Analyzing and compiling large datasets is one of the fundamental principles behind the development of computational systems that evolved into modern computers. But what happens when the datasets become so large or complex that traditional processing applications are inadequate? Such are the questions presented to Big Data scientists who are trying to disseminate the seemingly insurmountable glut of digital information.
Nowhere has the big data push had a bigger impact than on the field of genomics. Understanding the key interactions between genes contained within the human genome and the subsequent proteins for which they code is critical to unlocking the functional roles of specific biomolecules in disease states.
In order to address many of these genomic issues researchers from the Icahn School of Medicine at Mount Sinai and Princeton University have designed a new online tool that predicts the role of key proteins and genes in diseases of the human immune system.
“The resulting comprehensive web-accessible resource (ImmuNet) facilitates researchers’ use of the global data output to generate testable hypotheses for specific immunological research areas,” noted the scientists. “We demonstrate the value and ease of use of ImmuNet to complement genetic studies for identifying disease-associated genes.”
The online tool uses information compiled from 38,088 public experiments in order to predict new immune pathway interactions, mechanisms, and disease-associated genes. Due to advances in computing power and storage, combined with sharp declines in technology prices, big data researchers are able to combine more powerful algorithms and models into tools such as ImmunNet—which can pull previously unidentified disease patterns from databases.

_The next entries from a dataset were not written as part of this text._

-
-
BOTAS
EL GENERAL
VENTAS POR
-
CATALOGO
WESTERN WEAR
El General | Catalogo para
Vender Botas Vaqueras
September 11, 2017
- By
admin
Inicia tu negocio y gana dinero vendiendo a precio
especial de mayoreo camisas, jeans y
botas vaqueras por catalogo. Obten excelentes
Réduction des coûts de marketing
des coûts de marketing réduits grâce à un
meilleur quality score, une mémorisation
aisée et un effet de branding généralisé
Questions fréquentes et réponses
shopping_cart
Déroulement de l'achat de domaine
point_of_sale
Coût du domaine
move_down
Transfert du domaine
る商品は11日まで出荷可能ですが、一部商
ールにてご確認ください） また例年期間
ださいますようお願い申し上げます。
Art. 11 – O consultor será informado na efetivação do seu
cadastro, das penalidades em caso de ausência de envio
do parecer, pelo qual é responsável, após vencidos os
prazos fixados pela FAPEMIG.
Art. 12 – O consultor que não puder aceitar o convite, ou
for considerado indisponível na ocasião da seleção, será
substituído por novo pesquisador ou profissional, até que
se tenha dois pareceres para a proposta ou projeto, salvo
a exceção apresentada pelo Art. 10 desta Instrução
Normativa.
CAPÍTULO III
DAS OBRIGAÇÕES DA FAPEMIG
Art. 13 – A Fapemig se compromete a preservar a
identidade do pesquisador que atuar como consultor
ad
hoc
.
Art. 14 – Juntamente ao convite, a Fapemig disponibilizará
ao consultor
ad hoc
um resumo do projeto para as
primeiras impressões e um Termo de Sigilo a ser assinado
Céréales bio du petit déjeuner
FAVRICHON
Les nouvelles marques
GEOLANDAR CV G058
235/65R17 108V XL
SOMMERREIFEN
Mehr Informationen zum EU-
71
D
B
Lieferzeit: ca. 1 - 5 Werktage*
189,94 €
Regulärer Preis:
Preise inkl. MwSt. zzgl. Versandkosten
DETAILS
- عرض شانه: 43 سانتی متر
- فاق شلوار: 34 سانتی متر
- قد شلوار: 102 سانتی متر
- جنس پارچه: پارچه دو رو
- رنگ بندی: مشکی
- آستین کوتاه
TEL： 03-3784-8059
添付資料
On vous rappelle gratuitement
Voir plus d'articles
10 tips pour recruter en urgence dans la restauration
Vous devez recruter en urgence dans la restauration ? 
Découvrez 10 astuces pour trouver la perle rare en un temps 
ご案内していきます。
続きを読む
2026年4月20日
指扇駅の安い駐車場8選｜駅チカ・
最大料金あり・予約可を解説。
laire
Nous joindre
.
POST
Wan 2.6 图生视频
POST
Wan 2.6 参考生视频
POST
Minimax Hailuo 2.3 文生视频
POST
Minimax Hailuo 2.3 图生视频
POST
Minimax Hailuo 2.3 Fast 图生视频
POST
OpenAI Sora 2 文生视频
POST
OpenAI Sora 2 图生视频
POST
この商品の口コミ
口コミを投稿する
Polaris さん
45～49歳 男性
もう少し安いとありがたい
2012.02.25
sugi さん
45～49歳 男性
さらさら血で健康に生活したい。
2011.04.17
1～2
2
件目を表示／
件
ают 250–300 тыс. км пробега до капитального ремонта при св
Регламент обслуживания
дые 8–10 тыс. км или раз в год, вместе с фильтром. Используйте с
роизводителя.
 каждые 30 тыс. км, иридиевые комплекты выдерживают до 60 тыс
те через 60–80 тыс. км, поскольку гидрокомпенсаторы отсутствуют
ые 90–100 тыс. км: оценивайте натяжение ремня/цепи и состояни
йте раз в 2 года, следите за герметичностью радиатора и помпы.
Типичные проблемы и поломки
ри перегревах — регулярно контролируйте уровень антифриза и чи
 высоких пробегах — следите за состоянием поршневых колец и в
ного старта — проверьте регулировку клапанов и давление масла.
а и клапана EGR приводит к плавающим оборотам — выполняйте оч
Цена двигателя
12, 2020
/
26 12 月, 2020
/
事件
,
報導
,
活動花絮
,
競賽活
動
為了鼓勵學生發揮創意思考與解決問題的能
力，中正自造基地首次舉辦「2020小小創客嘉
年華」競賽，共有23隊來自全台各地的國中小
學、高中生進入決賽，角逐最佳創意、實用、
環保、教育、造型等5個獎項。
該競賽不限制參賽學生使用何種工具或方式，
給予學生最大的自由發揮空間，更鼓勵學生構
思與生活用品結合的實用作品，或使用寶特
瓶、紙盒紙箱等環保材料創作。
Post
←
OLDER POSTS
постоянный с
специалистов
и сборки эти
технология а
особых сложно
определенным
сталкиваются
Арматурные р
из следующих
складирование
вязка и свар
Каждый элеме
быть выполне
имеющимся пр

"This new tool unlocks the insight contained in big data, the world's biomedical research output, to help understand immunological mechanisms and diseases," explained co-senior author Stuart Sealfon, M.D., professor and chairman of the department of neurology at Mount Sinai Health System. "The goal of 'ImmuNet' is to accelerate the understanding of immune pathways and genes, ultimately leading to the development of improved treatment for diseases with an immunological component."
The findings from this study were published online late today in Immunity through an article entitled “Interactive Big Data Resource to Elucidate Human Immune Pathways and Diseases.”
ImmuNet enables immunology researchers without special computational training to use the statistical techniques of Bayesian data integration—an interpretation of statistical probability—and machine learning algorithms to "interrogate" this huge archive of public data. Analyses such as these are able to detect relevant information among the sea of often-conflicting data obtained from diverse experiments. Additionally, Bayesian analysis is able to discern only those datasets that provide new insight about a pathway of interest while excluding datasets that are not relevant to the targeted pathway.
The researchers stressed that one of the main goals of ImmuNet is to advance the understanding of the immune system, the network of cells and organs that protects the body against infections and cancer.
"We expect the applicability of ImmuNet to wide-ranging areas of immunology will grow with the incorporation of continually increasing public big data," stated co-senior author Olga Troyanskaya, Ph.D., professor in the department of computer science and Lewis-Sigler Institute of Integrative Genomics at Princeton University. "By enabling immune researchers from diverse backgrounds to leverage these valuable and heterogeneous data collections, ImmuNet has the potential to accelerate discovery in immunology."